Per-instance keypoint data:
=== Section Start ===
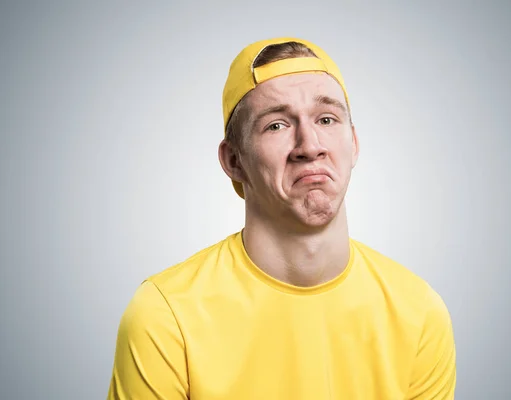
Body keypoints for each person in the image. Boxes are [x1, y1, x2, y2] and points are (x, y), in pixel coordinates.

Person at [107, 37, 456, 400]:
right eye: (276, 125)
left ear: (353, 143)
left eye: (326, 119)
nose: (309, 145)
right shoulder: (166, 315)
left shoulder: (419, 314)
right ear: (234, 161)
=== Section End ===
=== Section Start ===
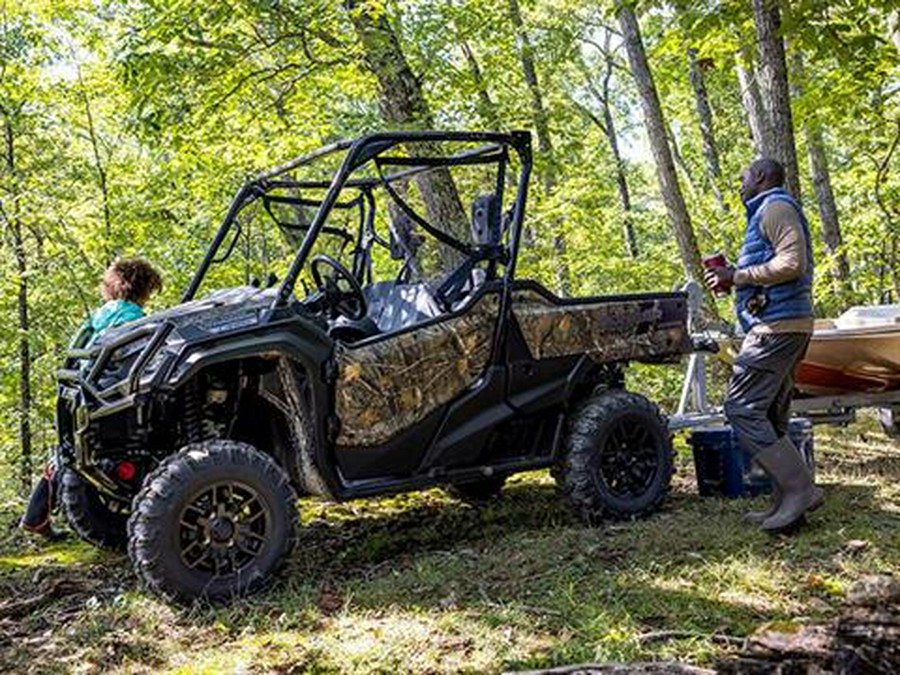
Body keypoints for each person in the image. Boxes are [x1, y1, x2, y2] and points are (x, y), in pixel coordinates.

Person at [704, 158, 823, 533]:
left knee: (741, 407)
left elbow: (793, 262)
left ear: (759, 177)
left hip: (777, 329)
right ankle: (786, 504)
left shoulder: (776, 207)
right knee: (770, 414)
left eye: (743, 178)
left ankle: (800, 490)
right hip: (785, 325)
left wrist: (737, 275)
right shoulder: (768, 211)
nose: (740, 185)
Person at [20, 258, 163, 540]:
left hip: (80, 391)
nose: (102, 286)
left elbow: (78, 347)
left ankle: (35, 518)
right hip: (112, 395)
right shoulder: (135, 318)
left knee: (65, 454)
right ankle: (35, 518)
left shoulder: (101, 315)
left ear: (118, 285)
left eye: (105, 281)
=== Section End ===
-- Exercise directions --
Reproduce, character for character, only the lines of the preceding data that start at the line with "right knee: (770, 414)" and end at the line with "left eye: (105, 281)", both included.

-- Result of this exercise --
right knee: (770, 414)
left eye: (743, 178)
left ankle: (800, 490)
right hip: (785, 325)
left wrist: (737, 275)
right shoulder: (768, 211)
nose: (740, 185)
Person at [20, 258, 163, 540]:
left hip: (80, 391)
nose: (102, 286)
left elbow: (78, 347)
left ankle: (35, 518)
right hip: (112, 395)
right shoulder: (135, 318)
left knee: (65, 454)
right ankle: (35, 518)
left shoulder: (101, 315)
left ear: (118, 285)
left eye: (105, 281)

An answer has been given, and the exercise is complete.